Patxo Unzueta-El País
La noche del 21D todos estaremos echando cuentas sobre la relación de fuerzas entre el bloque independentista y el constitucionalista.
El día 21 los catalanes eligen su Parlamento, que designará un presidente de la Generalitat que a su vez nombrará un Gobierno. La elección se realizará conforme a la legislación electoral española y de ella se deriva el derecho a gobernar durante cuatro años. Es cierto que la noche de ese día todos estaremos echando cuentas sobre la relación de fuerzas entre el bloque independentista y el constitucionalista. Para calibrar qué pactos de gobierno serían posibles, pero también para calcular las posibilidades del independentismo para avalar los resultados del 1-O.

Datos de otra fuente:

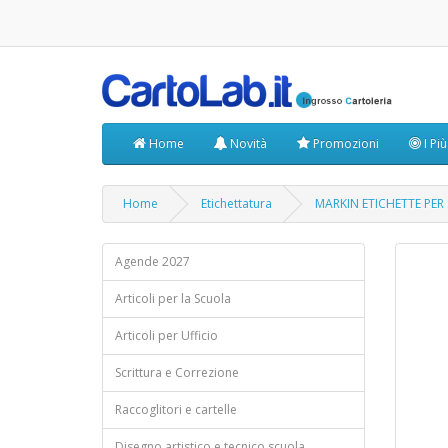
Home
Novità
Promozioni
I Pi
Home
Etichettatura
MARKIN ETICHETTE PER 
Agende 2027
Articoli per la Scuola
Articoli per Ufficio
Scrittura e Correzione
Raccoglitori e cartelle
Disegno artistico e tecnico scuola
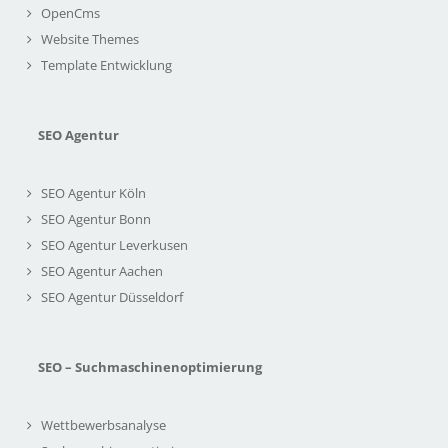
OpenCms
Website Themes
Template Entwicklung
SEO Agentur
SEO Agentur Köln
SEO Agentur Bonn
SEO Agentur Leverkusen
SEO Agentur Aachen
SEO Agentur Düsseldorf
SEO – Suchmaschinenoptimierung
Wettbewerbsanalyse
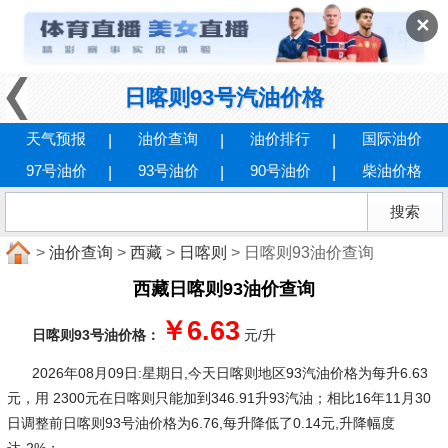
✕
日喀则93号汽油价格
天气预报
油价查询
油价排行
国际油价
97号油价
93号油价
90号油价
柴油价格
>
油价查询
>
西藏
>
日喀则
> 日喀则93油价查询
西藏日喀则93油价查询
￥6.63
日喀则93号油价格：
元/升
2026年08月09日:星期日
,今天日喀则地区93汽油价格为每升6.63
元，用 2300元在日喀则只能加到346.91升93汽油；相比16年11月30
日调整前日喀则93号油价格为6.76,每升降低了0.14元,升降幅度
达-2%；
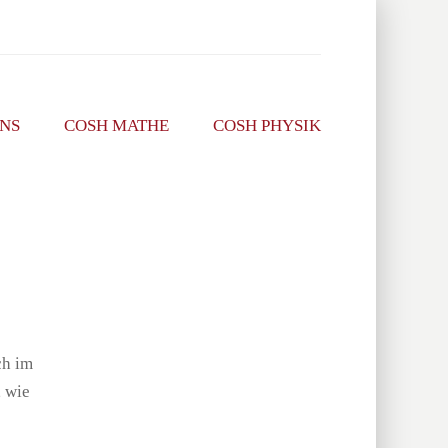
NS
COSH MATHE
COSH PHYSIK
ch im
 wie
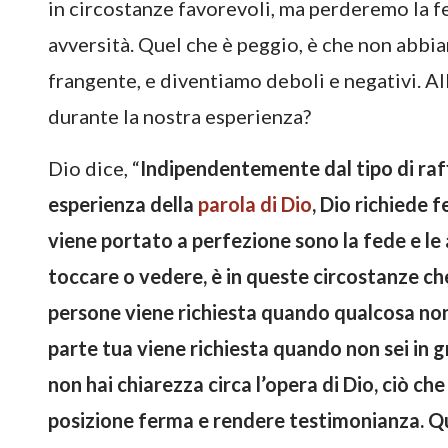
in circostanze favorevoli, ma perderemo la f
avversità. Quel che è peggio, è che non abb
frangente, e diventiamo deboli e negativi. A
durante la nostra esperienza?
Dio dice, “
Indipendentemente dal tipo di raf
esperienza della
parola di Dio
, Dio richiede 
viene portato a perfezione sono la fede e le
toccare o vedere, è in queste circostanze che 
persone viene richiesta quando qualcosa non 
parte tua viene richiesta quando non sei in 
non hai chiarezza circa l’opera di Dio, ciò ch
posizione ferma e rendere testimonianza. Q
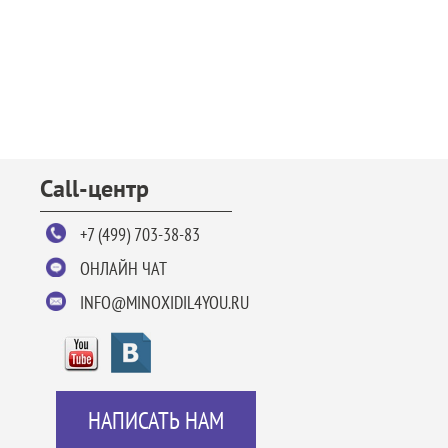
Call-центр
+7 (499) 703-38-83
ОНЛАЙН ЧАТ
INFO@MINOXIDIL4YOU.RU
НАПИСАТЬ НАМ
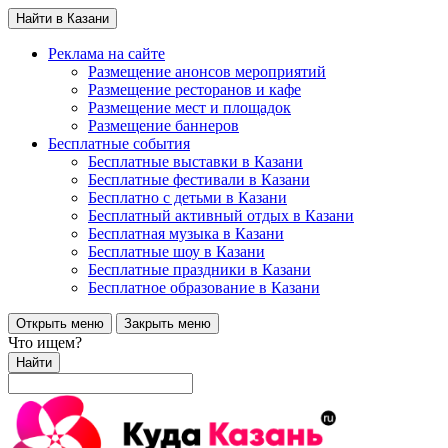
Найти в Казани
Реклама на сайте
Размещение анонсов мероприятий
Размещение ресторанов и кафе
Размещение мест и площадок
Размещение баннеров
Бесплатные события
Бесплатные выставки в Казани
Бесплатные фестивали в Казани
Бесплатно с детьми в Казани
Бесплатный активный отдых в Казани
Бесплатная музыка в Казани
Бесплатные шоу в Казани
Бесплатные праздники в Казани
Бесплатное образование в Казани
Открыть меню
Закрыть меню
Что ищем?
Найти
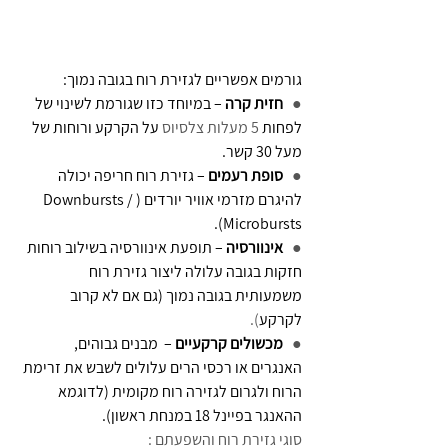
גורמים אפשריים לגזירת רוח בגובה נמוך:
●   
חזית קרה
 – במיוחד כזו שגורמת לשינוי של 
לפחות 
5 מעלות צלסיוס
 על הקרקע ורוחות של 
מעל 30 קשר.
●   
סופת רעמים
 – גזירת רוח חריפה יכולה 
להיגרם מזרמי אוויר יורדים (Downbursts / 
Microbursts).
●   
אינוורסיה 
– תופעת אינוורסיה בשילוב רוחות 
חזקות בגובה עלולה ליצור גזירת רוח 
משמעותית בגובה נמוך (גם אם לא קרוב 
לקרקע
).
●   
מכשולים קרקעיים
 –  מבנים גבוהים, 
האנגרים או רכסי הרים עלולים לשבש את זרימת 
הרוח ולגרום לגזירה רוח מקומית (לדוגמא 
ההאנגר בפיינל 18 במנחת ראשון).
סוגי גזירת רוח והשפעתם :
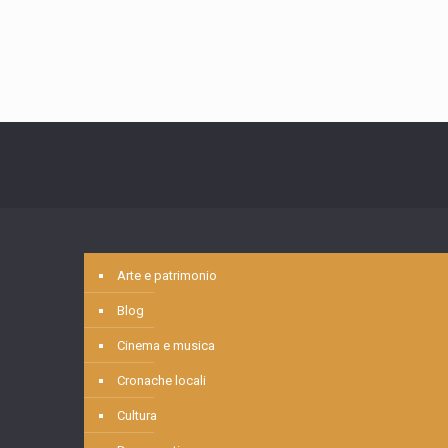
Arte e patrimonio
Blog
Cinema e musica
Cronache locali
Cultura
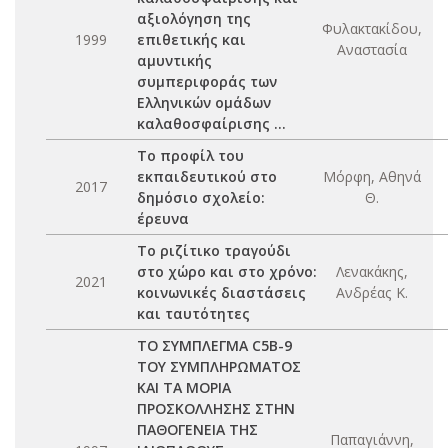
αξιολόγηση της
Φυλακτακίδου,
1999
επιθετικής και
Αναστασία
αμυντικής
συμπεριφοράς των
Ελληνικών ομάδων
καλαθοσφαίρισης ...
Το προφίλ του
εκπαιδευτικού στο
Μόρφη, Αθηνά
2017
δημόσιο σχολείο:
Θ.
έρευνα
Το ριζίτικο τραγούδι
στο χώρο και στο χρόνο:
Λενακάκης,
2021
κοινωνικές διαστάσεις
Ανδρέας Κ.
και ταυτότητες
ΤΟ ΣΥΜΠΛΕΓΜΑ C5B-9
ΤΟΥ ΣΥΜΠΛΗΡΩΜΑΤΟΣ
ΚΑΙ ΤΑ ΜΟΡΙΑ
ΠΡΟΣΚΟΛΛΗΣΗΣ ΣΤΗΝ
ΠΑΘΟΓΕΝΕΙΑ ΤΗΣ
Παπαγιάννη,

Los del 21-D serán interpretados por los indepes con criterios no homologados que han ido adelantando. Sobre todo, el de dar por supuesto que si alcanzan la mayoría absoluta, aunque sea por un solo escaño o voto, quedarían legitimados para poner en marcha las decisiones que derivan de la declaración unilateral de independencia. Cuando el consenso académico y gran parte del político defiende que una votación sobre esa declaración requeriría en su caso una mayoría cualificada no inferior a los dos tercios de votos y/o escaños.

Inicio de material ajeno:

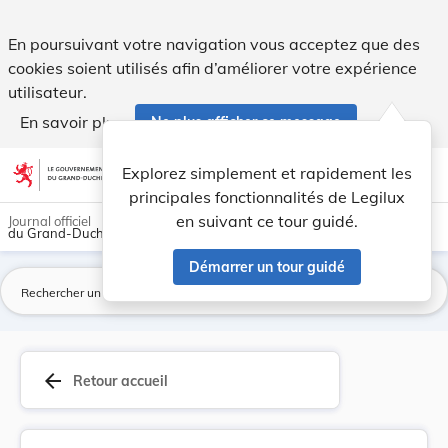
Loi du 30 décembre 1893 concernant la police de... - Legilux
En poursuivant votre navigation vous acceptez que des
cookies soient utilisés afin d’améliorer votre expérience
utilisateur.
En savoir plus
Ne plus afficher ce message
Aller au contenu
help
light_mode
dark_mode
account_circle
Explorez simplement et rapidement les
Aide
principales fonctionnalités de Legilux
en suivant ce tour guidé.
Journal officiel
du Grand-Duché de Luxembourg
Démarrer un tour guidé
La
arrow_back
Retour accueil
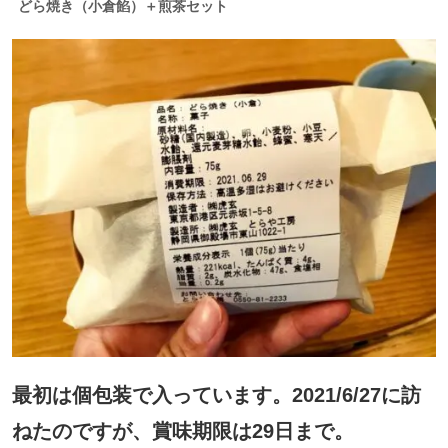
どら焼き（小倉餡）＋煎茶セット
最初は個包装で入っています。2021/6/27に訪
ねたのですが、賞味期限は29日まで。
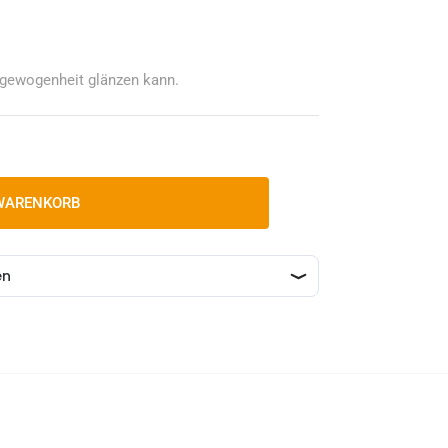
usgewogenheit glänzen kann.
 WARENKORB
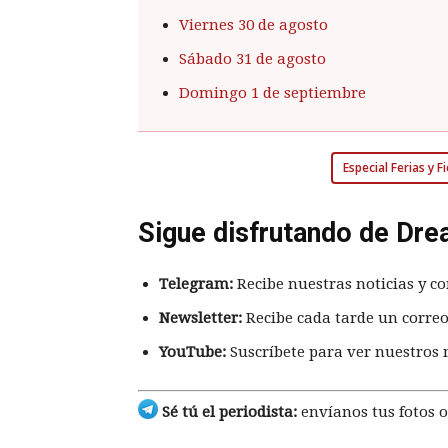
Viernes 30 de agosto
Sábado 31 de agosto
Domingo 1 de septiembre
Especial Ferias y 
Sigue disfrutando de Dre
Telegram:
Recibe nuestras noticias y co
Newsletter:
Recibe cada tarde un correo
YouTube:
Suscríbete para ver nuestros 
Sé tú el periodista:
envíanos tus fotos o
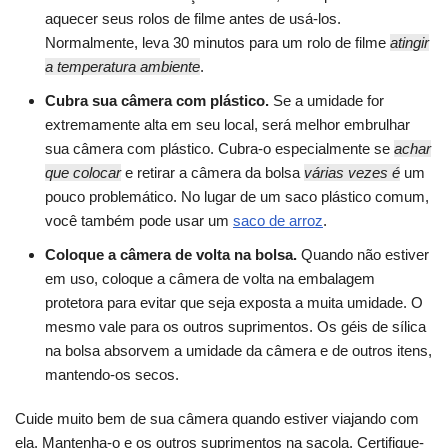
aquecer seus rolos de filme antes de usá-los.
Normalmente, leva 30 minutos para um rolo de filme
atingir
a temperatura ambiente
.
Cubra sua câmera com plástico.
Se a umidade for
extremamente alta em seu local, será melhor embrulhar
sua câmera com plástico. Cubra-o especialmente se
achar
que colocar
e retirar a câmera da bolsa
várias vezes é
um
pouco problemático. No lugar de um saco plástico comum,
você também pode usar um
saco de arroz
.
Coloque a câmera de volta na bolsa.
Quando não estiver
em uso, coloque a câmera de volta na embalagem
protetora para evitar que seja exposta a muita umidade. O
mesmo vale para os outros suprimentos. Os géis de sílica
na bolsa absorvem a umidade da câmera e de outros itens,
mantendo-os secos.
Cuide muito bem de sua câmera quando estiver viajando com
ela. Mantenha-o e os outros suprimentos na sacola. Certifique-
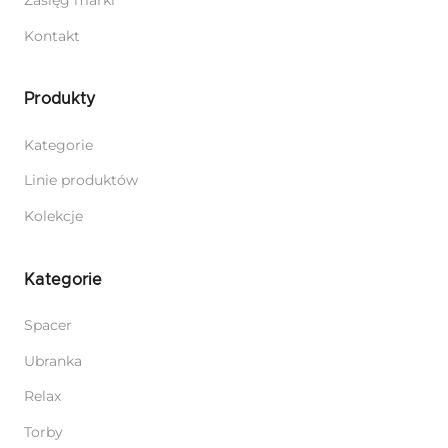
Zasięg marki
Kontakt
Produkty
Kategorie
Linie produktów
Kolekcje
Kategorie
Spacer
Ubranka
Relax
Torby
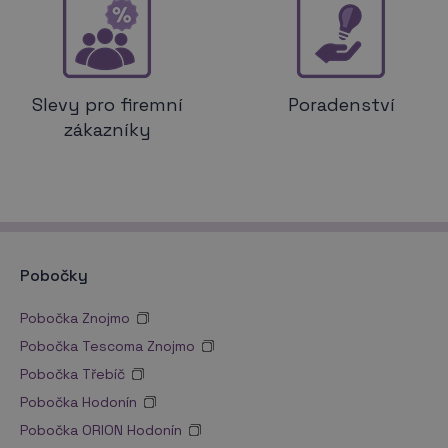
Slevy pro firemní
Poradenství
zákazníky
Pobočky
Pobočka Znojmo
Pobočka Tescoma Znojmo
Pobočka Třebíč
Pobočka Hodonín
Pobočka ORION Hodonín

En estas vísperas electorales, personalidades europeas de relieve han planteado sus propias interpretaciones sobre lo que está en juego el día 21. El presidente de la Comisión Europea, Jean Claude Juncker, argumenta con un criterio pragmático que si se admitiera el derecho a la secesión de Cataluña decenas de territorios reclamarían no ser menos, tornando ingobernable la UE. Su vicepresidente, Frans Timmermans, declara que todos los ciudadanos tienen derecho a organizarse para cambiar las leyes que no les satisfagan; y que a lo que no tienen derecho es a ignorarlas.

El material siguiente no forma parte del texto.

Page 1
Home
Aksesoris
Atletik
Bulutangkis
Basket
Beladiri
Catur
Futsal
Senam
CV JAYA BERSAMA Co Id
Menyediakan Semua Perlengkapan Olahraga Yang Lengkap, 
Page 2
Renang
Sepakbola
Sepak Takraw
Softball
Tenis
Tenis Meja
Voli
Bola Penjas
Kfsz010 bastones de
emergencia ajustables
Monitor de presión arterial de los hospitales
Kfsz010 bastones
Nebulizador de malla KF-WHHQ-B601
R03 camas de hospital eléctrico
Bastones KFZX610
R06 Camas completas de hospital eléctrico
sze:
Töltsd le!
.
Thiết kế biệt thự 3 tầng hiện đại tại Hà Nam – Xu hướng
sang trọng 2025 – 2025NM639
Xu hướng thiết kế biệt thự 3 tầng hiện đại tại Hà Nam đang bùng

Lo que remite al principio sustancial del Estado de derecho sintetizado en la fórmula según la cual “la ignorancia de la ley no exime de su cumplimiento”. Lo que parece pensado para describir la actitud del independentismo catalán durante los últimos años. Y ¿qué relaciones civilizadas serían posibles si bastase con no reconocer la competencia de un tribunal para quedar excusado de acatar sus sentencias?
El lenguaje de los debates de estos días se ha simplificado y llenado de adjetivos descalificativos y simplezas como esa de que se está buscando “el aniquilamiento de Catalunya”; o el recurso multiusos de la voz “fascista” para definir a quienes no comparten la fe independentista. Lo que convive con los gestos de complicidad con los partidos de la extrema derecha real de la comunidad flamenca. El historiador Erik. J. Hobsbawm se asombraba en Naciones y nacionalismo desde 1780 de la adopción en los años 70 del pasado siglo por algunos partidos regionalistas o nacionalistas de la fraseología revolucionaria post 1968 que tan mal encaja en sus orígenes ideológicos en la ultraderecha de antes de 1914 y el historial profascista e incluso colaboracionista durante la II Guerra mundial.